2017年1月12日木曜日

マダム・フローレンス・フォスター・ジェンキンス

いまでもカーネギーホールのアーカイブで最も人気を誇っているのは、1944年フローレンス・ジェンキンスのリサイタルの歌声。

父親の遺産と離婚した元夫からの慰謝料で、莫大な財産を持つフローレンス。
彼女は41歳で歌手としての活動を始めた。
信奉者たちだけを集めた小さなリサイタル。
伴奏者のコズメの素晴らしい才能。
夫のシンクレアの溢れる愛情に支えられた幸せな歌姫。

ただ本人だけが知らなかったのは、彼女が絶世の音痴だったこと。
聴いている人たちは休憩時間にトイレに駆け込み、大笑いをしたとか。
そんな彼女なのに、誰もが彼女を愛し支えようとする。
夫のシンクレアは新聞記者を買収、悪評の出た新聞を買い占め、妻に悟られないようにする。
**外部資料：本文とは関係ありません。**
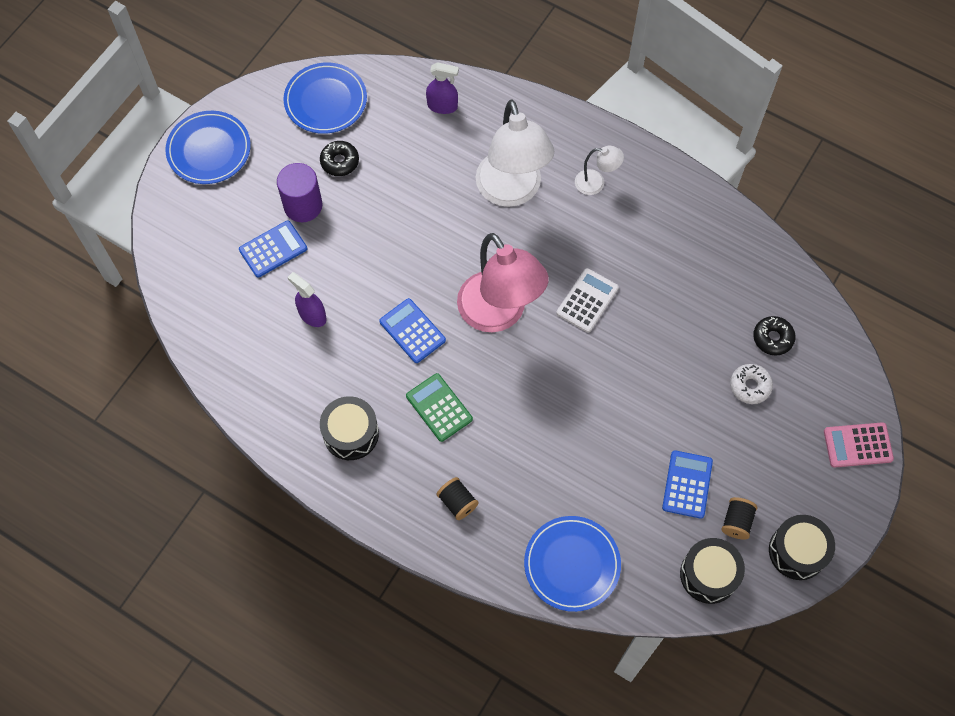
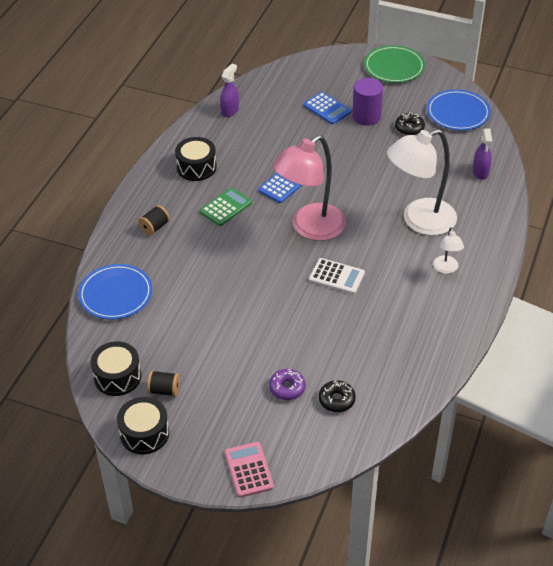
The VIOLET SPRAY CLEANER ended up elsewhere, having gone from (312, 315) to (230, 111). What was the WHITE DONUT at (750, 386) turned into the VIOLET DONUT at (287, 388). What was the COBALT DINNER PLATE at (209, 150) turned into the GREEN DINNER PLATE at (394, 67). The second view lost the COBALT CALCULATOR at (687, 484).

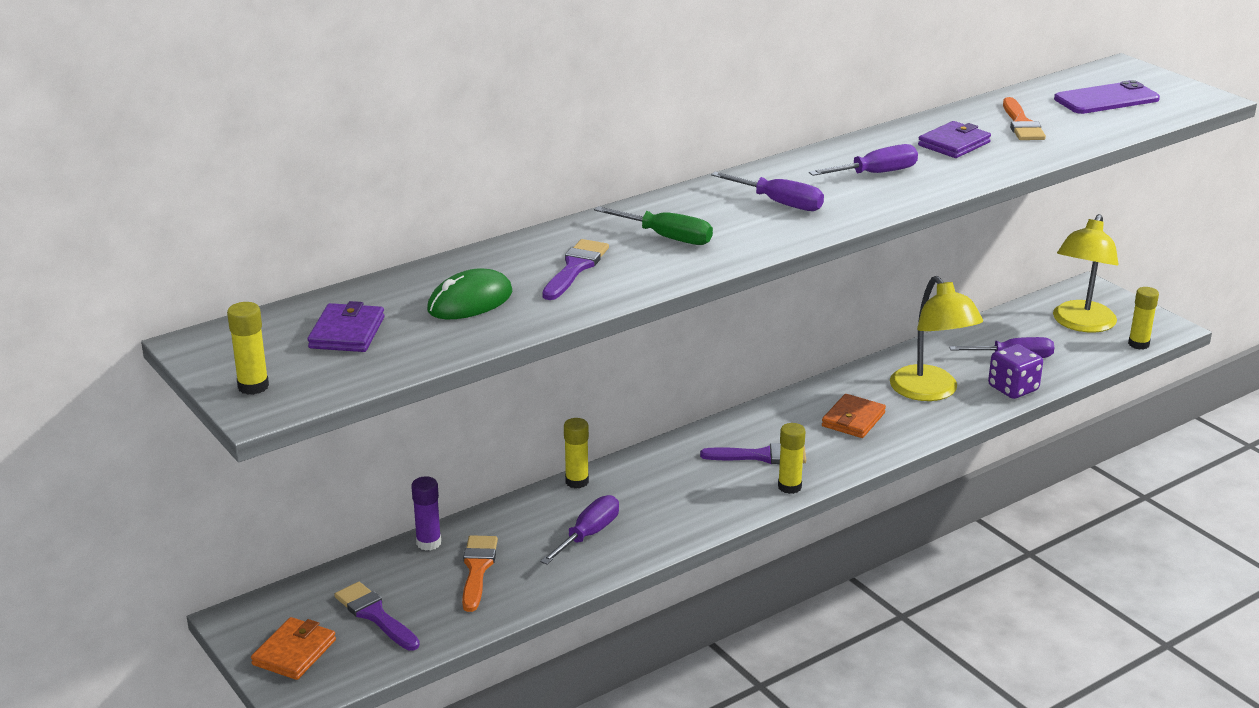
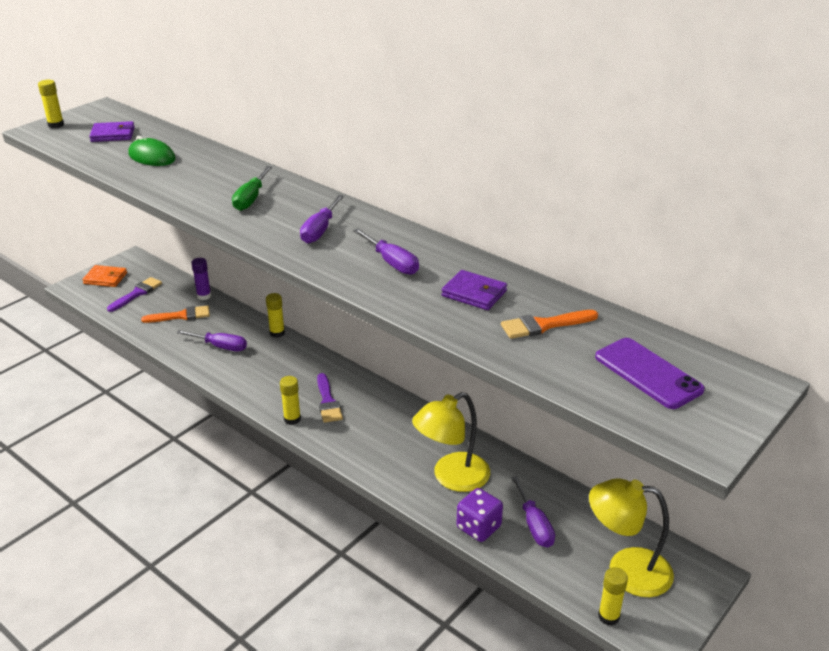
The second view lost the VIOLET PAINTBRUSH at (575, 268). The second view lost the BRIGHT ORANGE WALLET at (853, 420).

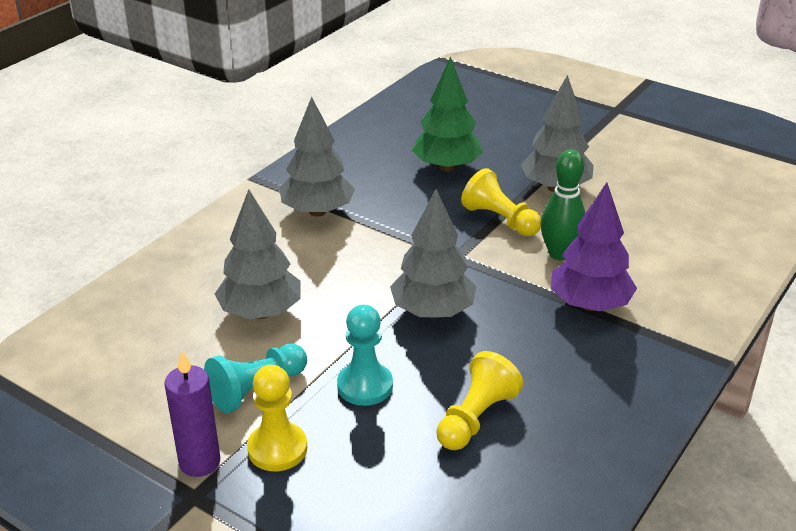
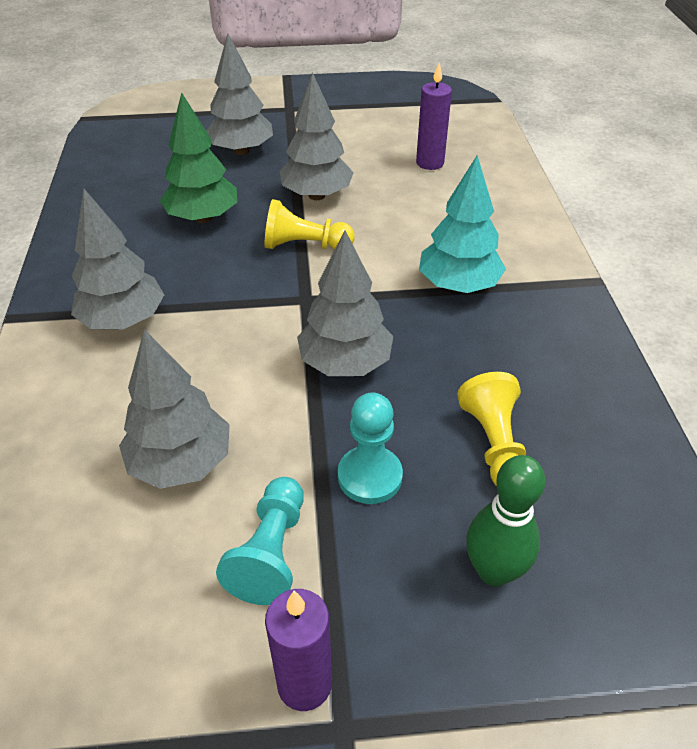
The second view gained the GRAY TREE at (241, 151). The second view gained the VIOLET CANDLE at (430, 163). What was the VIOLET TREE at (590, 305) turned into the TEAL TREE at (458, 285). The GREEN BOWLING PIN ended up elsewhere, having gone from (560, 254) to (494, 571). The second view lost the BRIGHT YELLOW GAME PAWN at (277, 449).

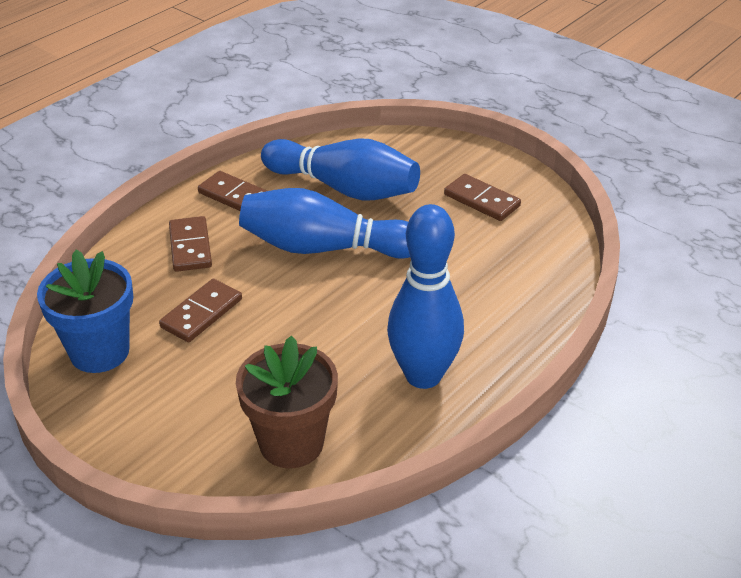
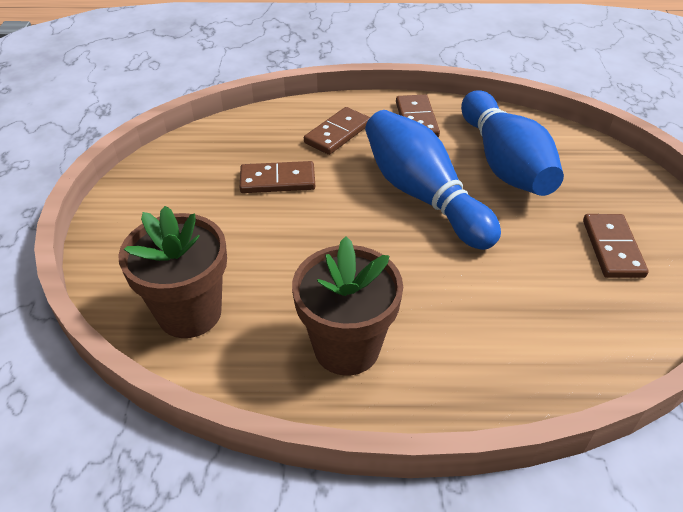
Where the COBALT BOWLING PIN stood at (423, 375), the BROWN FLOWER POT came to stand at (346, 347). The second view lost the COBALT FLOWER POT at (99, 352).

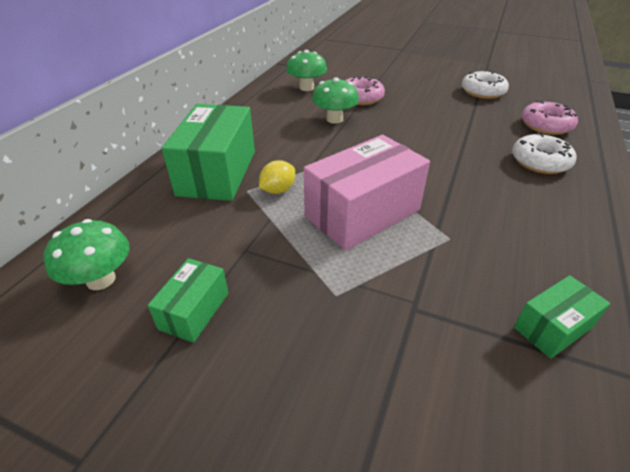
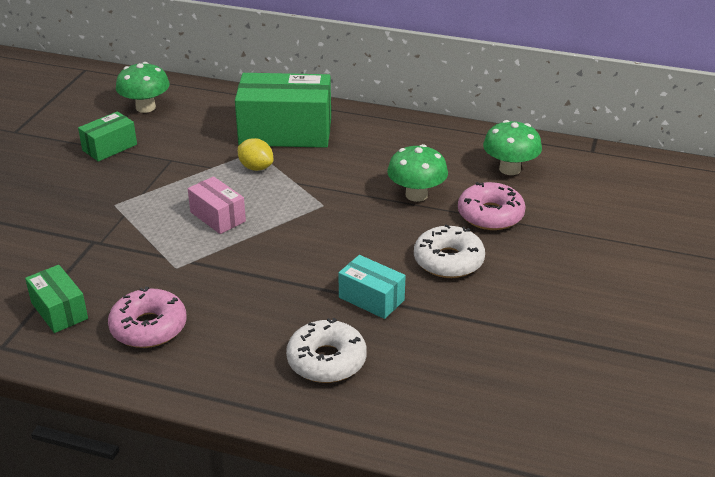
The GREEN PARCEL at (194, 311) ended up facing another way, 60 degrees counterclockwise from before. The PINK DONUT ended up elsewhere, having gone from (546, 125) to (149, 327). The size of the PINK PARCEL at (362, 213) changed by a factor of 0.51. The second view gained the TEAL PARCEL at (371, 299). The WHITE DONUT ended up elsewhere, having gone from (482, 92) to (448, 261).

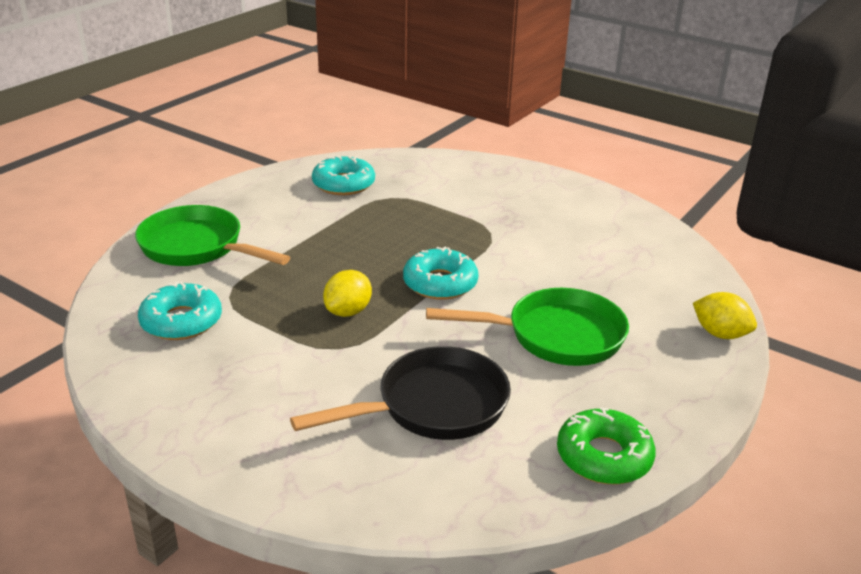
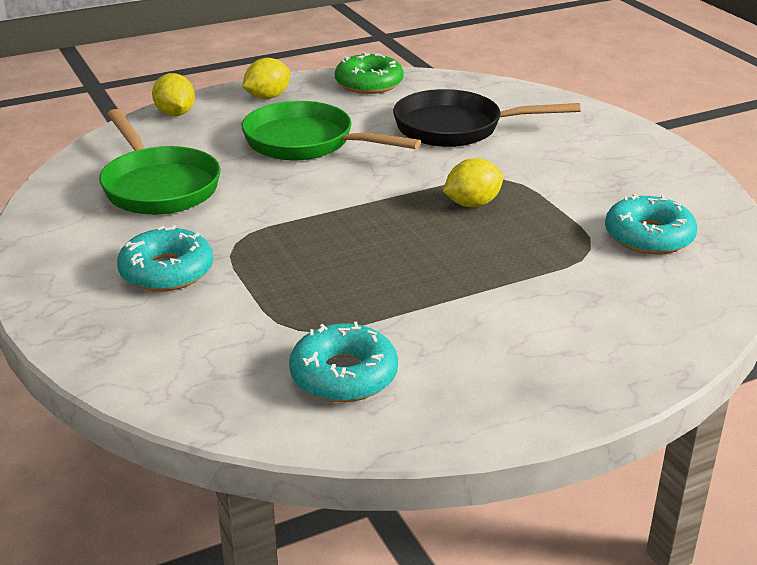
The GREEN FRYING PAN ended up elsewhere, having gone from (197, 247) to (158, 186). The TEAL DONUT ended up elsewhere, having gone from (440, 283) to (167, 271). The second view gained the BRIGHT YELLOW CITRUS FRUIT at (267, 97).

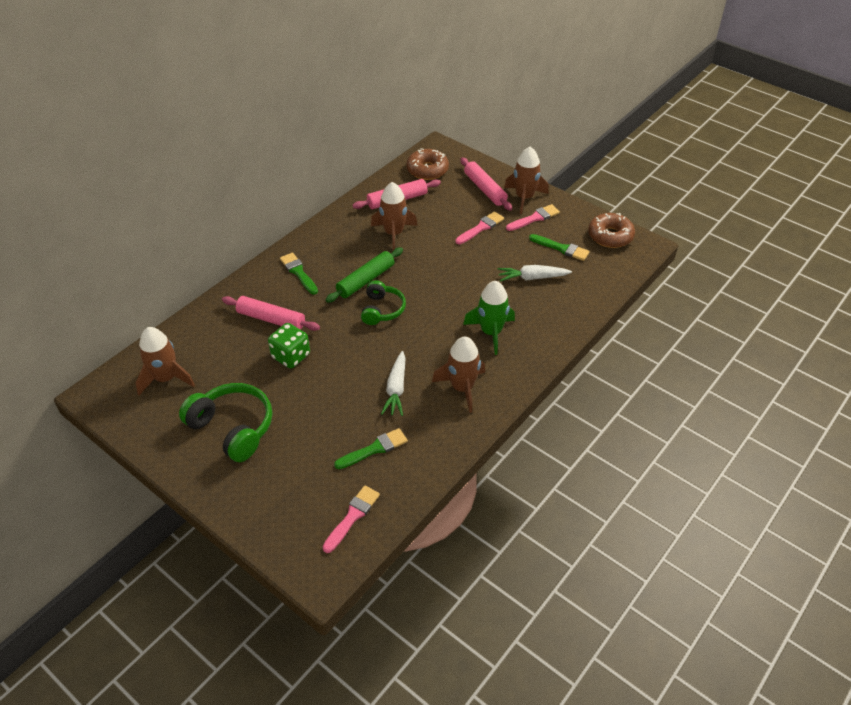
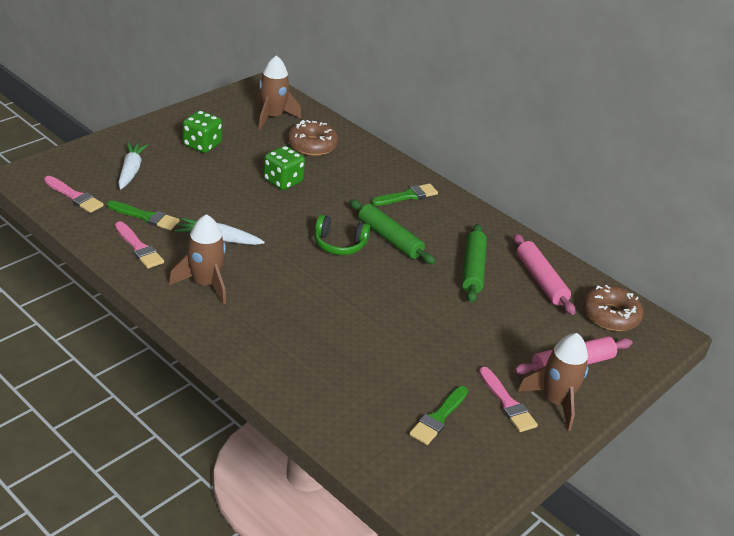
The GREEN PAINTBRUSH at (374, 449) ended up facing another way, 45 degrees counterclockwise from before. The PINK PAINTBRUSH ended up elsewhere, having gone from (481, 228) to (139, 248). The WHITE CARROT ended up elsewhere, having gone from (532, 278) to (131, 171). Where the GREEN OVER-EAR HEADPHONES stood at (232, 428), the GREEN GAME DIE came to stand at (202, 145). The BROWN DONUT ended up elsewhere, having gone from (610, 236) to (312, 145). Where the BROWN SPACESHIP stood at (394, 233), the GREEN DOUGH ROLLER came to stand at (473, 269). The second view lost the PINK DOUGH ROLLER at (271, 319). The second view lost the GREEN SPACESHIP at (491, 332).

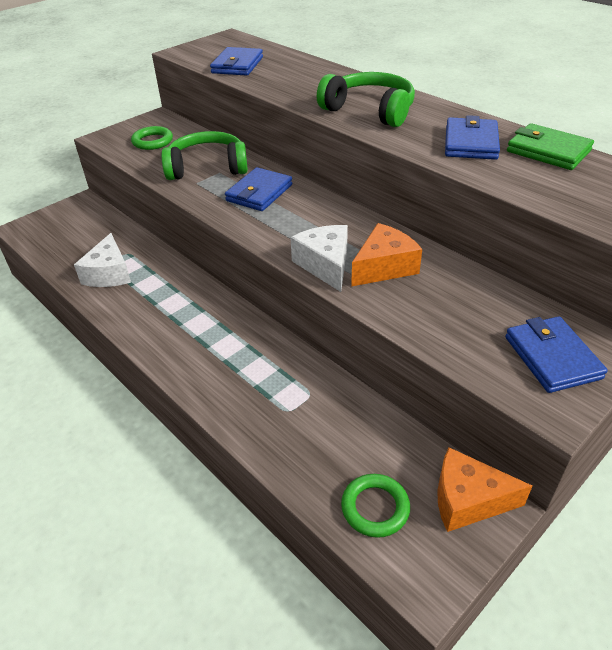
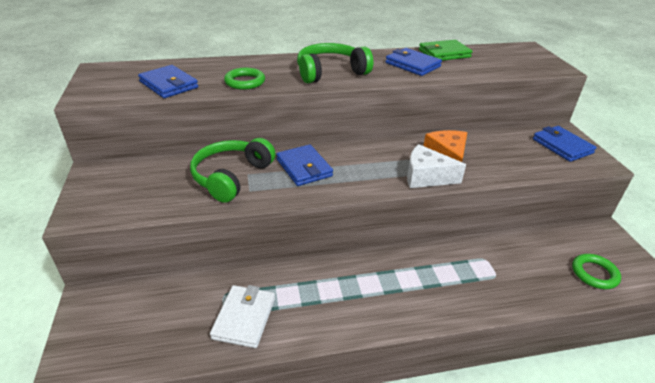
Where the WHITE CHEESE stood at (109, 274), the WHITE WALLET came to stand at (244, 318). The GREEN TORUS ended up elsewhere, having gone from (152, 141) to (245, 82). The COBALT WALLET at (552, 357) ended up facing another way, 45 degrees clockwise from before. The second view lost the BRIGHT ORANGE CHEESE at (468, 500).

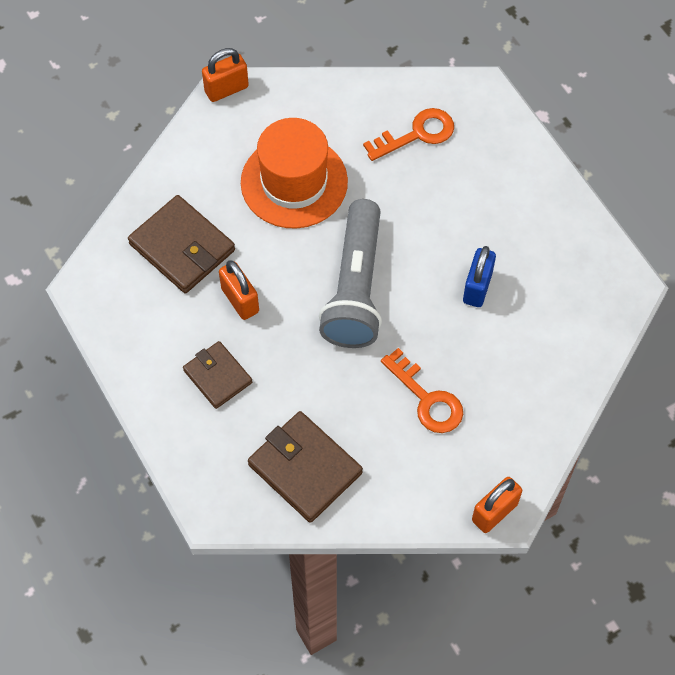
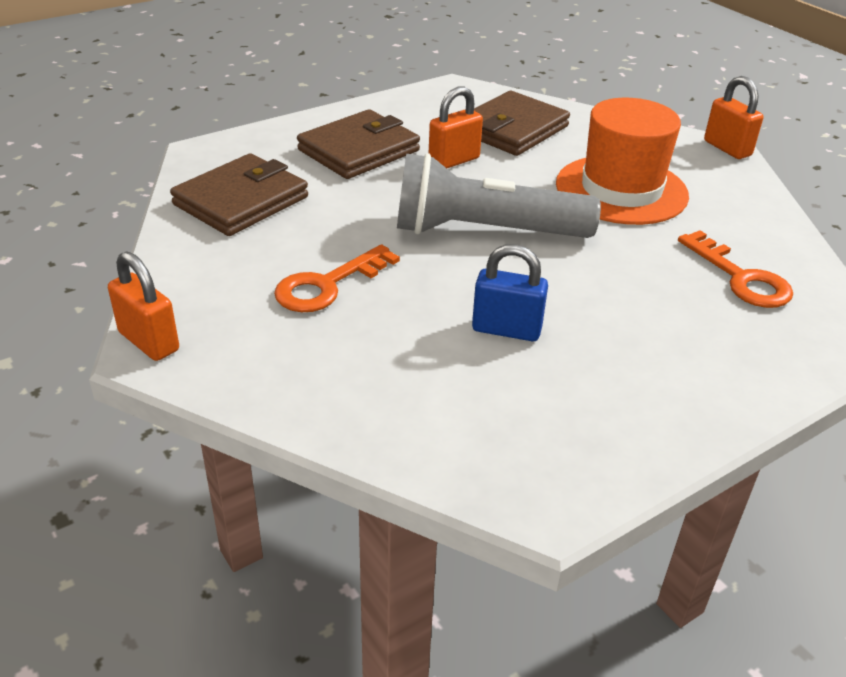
The size of the BROWN WALLET at (217, 376) changed by a factor of 1.57.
フローレンスはある時、戦場で戦う兵士たちを慰めようと、カーネギーホールでのリサイタルを決意する。
そしてリサイタルの日、いつもの社交界の人たちの他にも、荒くれ男が大挙してやってきた。
歌が始まると大笑いするが、次第にフローレンスの純粋な歌声に打たれ、会場は拍手に包まれる。

これ、嘘みたいな本当の話。

「人間の声の栄光」というレコードがある。私も一度聞いたことがあって、初めは呆気にとられて思わず笑いだした。
けれどしばらく聴いているうちに、なんとも不思議なことに、心底音楽が好きでたまらないというような歌声に、技術を超越して心打たれた。
特にフルート奏者がオブリガートをつけている歌が一曲あって、そのフルート奏者がよくも噴出さずに吹いたことに、妙に感動してしまった。
ピアノもフルートも超絶アンサンブル。
どんなに彼女が音を外そうがリズムがヨレヨレになっても、完璧に合わせていく。
これを聴くだけでも、このレコードは価値あり。

風邪がようやく治りかけているところなので、あまり人ごみに出たいとは思わなかったけれど、彼女のことを映画化した「マダム・フローレンス」が明日で上映打ち切りになるので、今日やっと腰を上げた。
新宿「角川映画シネマ」

フローレンス役はメリル・ストリープ
シンクレアはヒュー・グラント

メリル・ストリープは「マディソン郡の橋」では少し太った農婦の役。
「激流」では筋肉質の引き締まった体。

「激流」のほうが後だと思うので、農婦役の太った体を、ぎゅうぎゅうに絞っての役作りだったと思う。
「ミュージック・オブ・ザ・ハート」のスラム街の子供たちにヴァイオリンを教える先生役では、本当にヴァイオリンが弾けるようになり、バッハ「二つのヴァイオリンの協奏曲」をアイザック・スターンらと共演。
今回はフローレンスの音痴を再現するために、音を外す特別なレッスンをしたという。

私が最も尊敬する女優さんなのだ。

「ミュージック・オブ・ザ・ハート」の中で私が持っていたワンピースと同じものを着ていたのには驚いた。
OTTOの通販で買ったワンピース。
びっくりしたのなんのって、見た瞬間腰を抜かしそうになった。
私と同じくらいの経済状態の女性を演じるために、あえて安物の通販の服を衣裳として選んだものと思われる。
光栄ではありますが、あまり身なりにかまわない女性の雰囲気を出したのかと思うと、ちょっと複雑な気持ち。